Netflix's Mr. McMahon six-part saga was originally expected to end much differently.

In January of this year former WWE employee Janel Grant filed a lawsuit against Vince McMahon, former Chairman of the WWE. The lawsuit accuses McMahon of sexual abuse and misconduct as well as former head of Talent Relations John Laurinaitis. In 2022 initial allegations were brought to the table, though there was no named attached to the lawsuit at the time. During this, Netflix was in the midst of filming a documentary about McMahon, bringing fans into the life of the multi-billion dollar media juggernaut that he helped build. McMahon rarely opens up publicly, so many fans were interested in hearing his side of WWE's dark past

Only, when the lawsuit came to light, McMahon abandoned the rest of his scheduled interviews for the docuseries. The second half of the series focuses on Grant's lawsuit and the allegations waged against McMahon and the WWE, with commentary from several key reporters in the investigation. Grant's attorney Ann Callis would later release a statement about Grant's lack of involvement in the series, explaining that she reserves the right to share her own story. 

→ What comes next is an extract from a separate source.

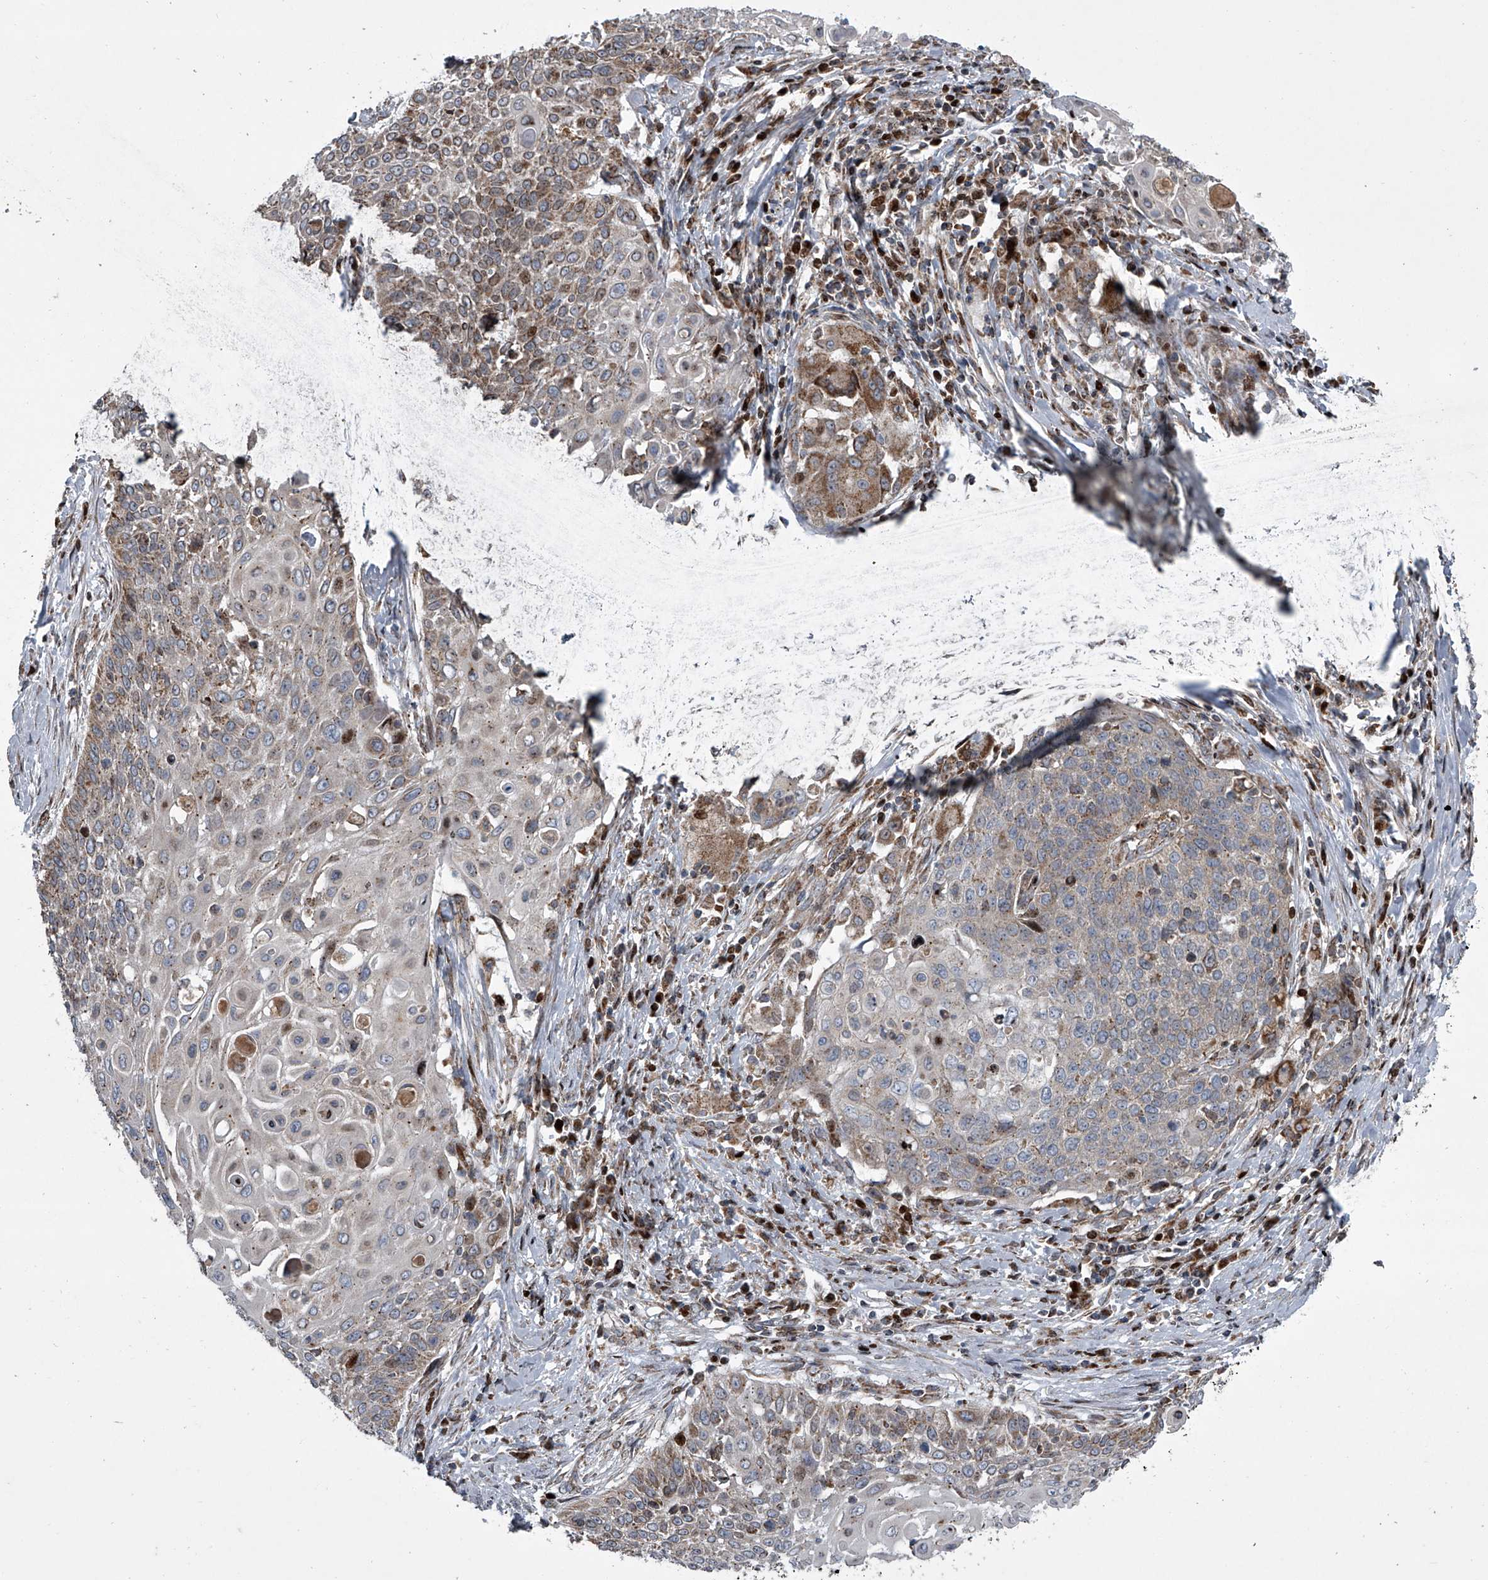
{"staining": {"intensity": "moderate", "quantity": "25%-75%", "location": "cytoplasmic/membranous,nuclear"}, "tissue": "cervical cancer", "cell_type": "Tumor cells", "image_type": "cancer", "snomed": [{"axis": "morphology", "description": "Squamous cell carcinoma, NOS"}, {"axis": "topography", "description": "Cervix"}], "caption": "Cervical squamous cell carcinoma stained for a protein exhibits moderate cytoplasmic/membranous and nuclear positivity in tumor cells. (Brightfield microscopy of DAB IHC at high magnification).", "gene": "STRADA", "patient": {"sex": "female", "age": 39}}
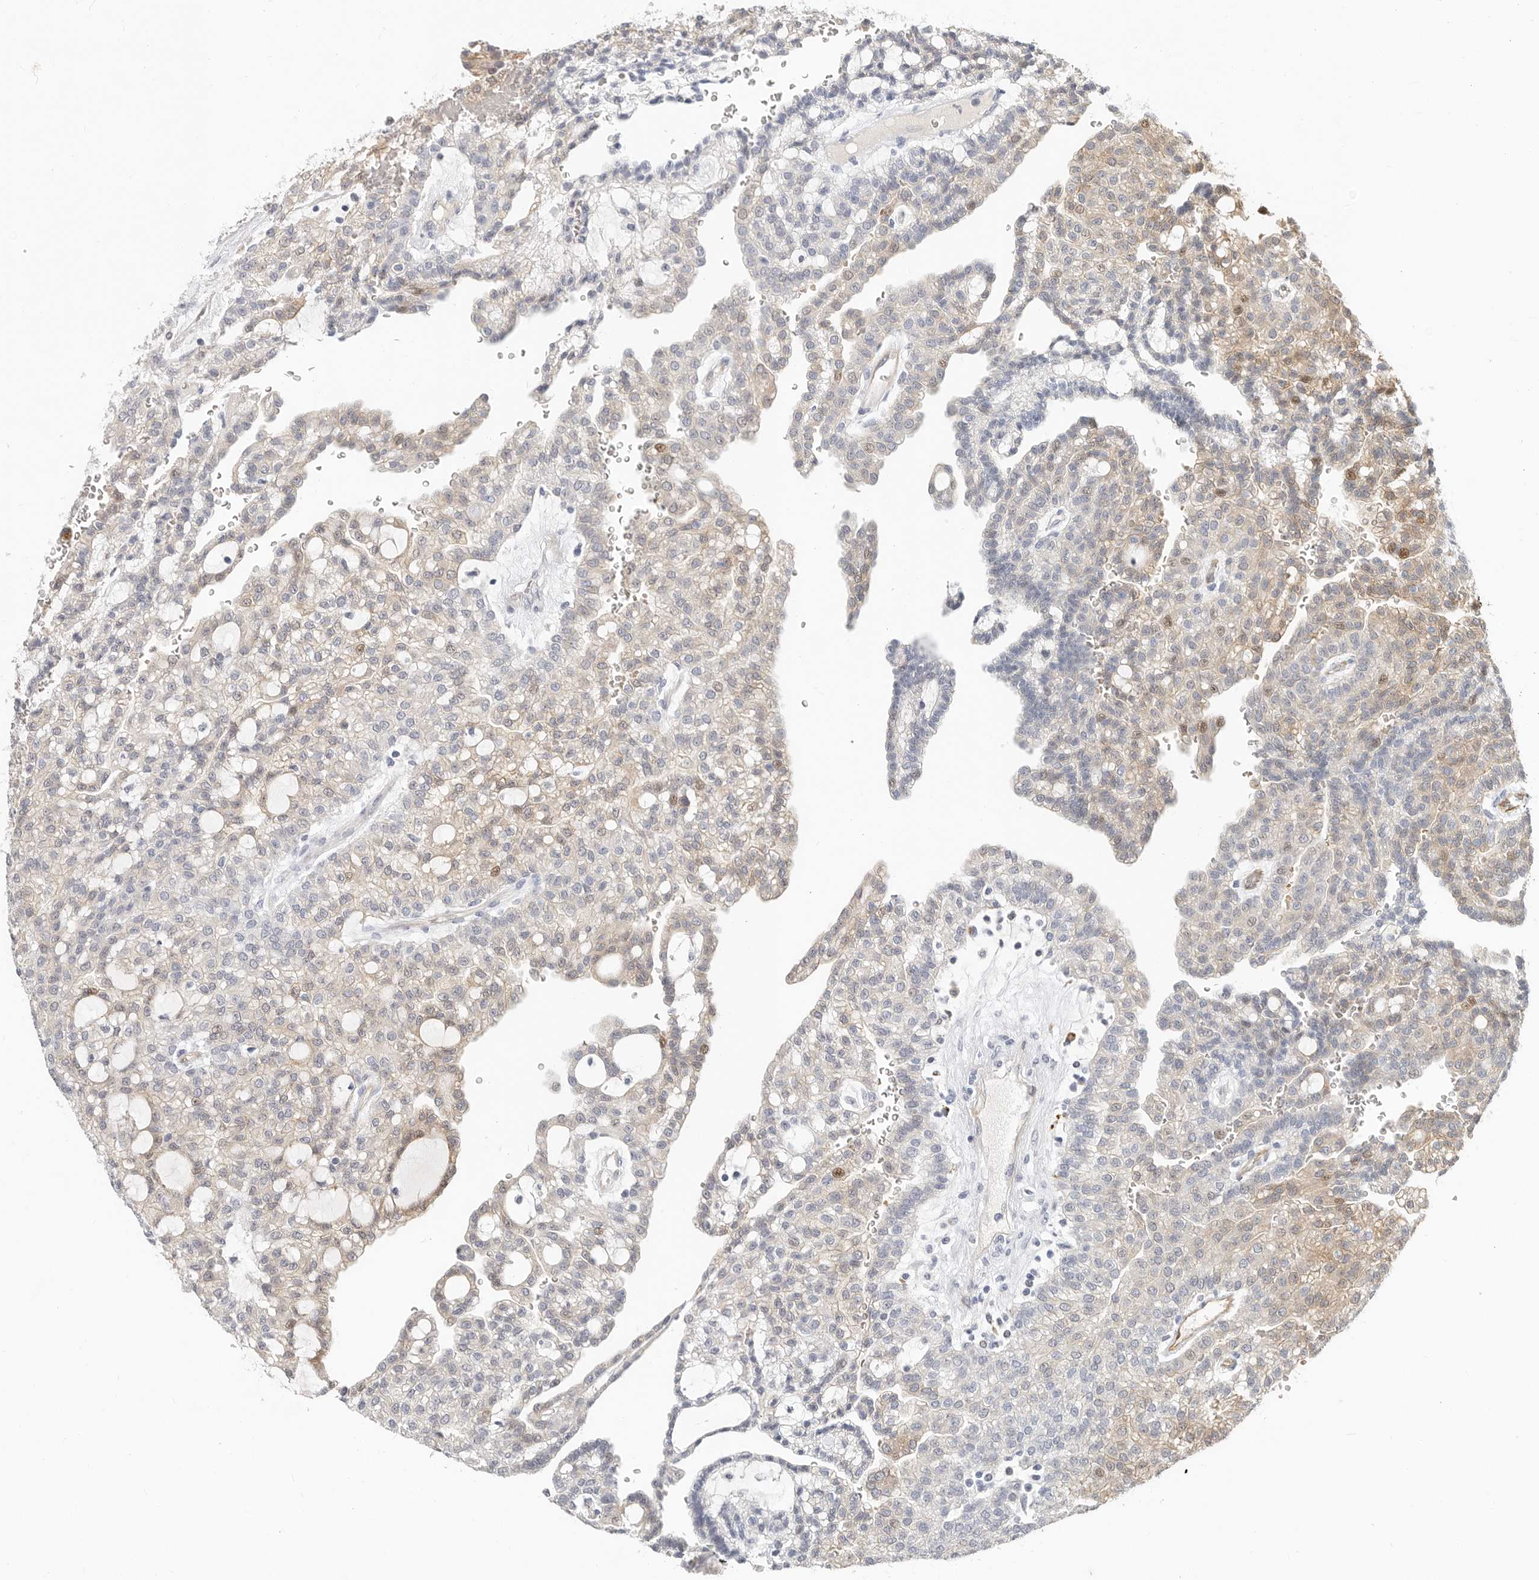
{"staining": {"intensity": "weak", "quantity": ">75%", "location": "cytoplasmic/membranous"}, "tissue": "renal cancer", "cell_type": "Tumor cells", "image_type": "cancer", "snomed": [{"axis": "morphology", "description": "Adenocarcinoma, NOS"}, {"axis": "topography", "description": "Kidney"}], "caption": "Renal cancer stained with immunohistochemistry (IHC) exhibits weak cytoplasmic/membranous positivity in approximately >75% of tumor cells.", "gene": "ZRANB1", "patient": {"sex": "male", "age": 63}}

"While Janel didn't participate in the Netflix docuseries, we hope it shines a light on the abhorrent actions of McMahon, frequently on WWE property, and it portrays the realities of his abusive and exploitative behavior," Callis said. "Janel deserves the opportunity to tell her full story, not be part of someone else's." She also noted that Grant "has the right to tell her story in her own way at the right time."

Mr. McMahon producer Matt Maxson has revealed how the documentary changed from when it was initially announced in 2018 to the initial bombshell in 2022. "I got a call in June or July of 2021. I came onto a project that had been going on since 2018. It had, at that point, two acts already. Filming didn't really begin until 2021. I was getting instilled pretty early on. We were taking something that, at the time, really didn't have an ending," Maxson told Kevin Iole. "It wasn't necessarily the most compelling story. It was a guy who built this empire up and at that point looked like he was on cruise control. We had all these different endings we were workshopping like, 'Is AEW going to be the challenge for him?' 'Is this going to happen?' We had gotten pretty far into production, all of 2021 and early 2022, and I remember we were screening cuts. 

We had a first draft for the first five or six episodes, and I remember sitting down to watch it. As we're reviewing it, we're giving each other notes on things, that was when the first Wall Street Journal article came out. We had to take a backseat from there and rethink everything from the ground up. I have never been on a project that has lasted this long that has felt like it's taken so many acts. I think Bill Simmons said he remembers 14 cuts. I remember a lot more than that. It just felt like it went from something that felt static and stale and locked in time to where you're nervously refreshing Twitter going, 'Is something else going to come out that we don't know about?'" (h/t: Fightful).

Ahead of the docuseries releasing on Netflix, McMahon shared a statement, calling it a "deceptive narrative."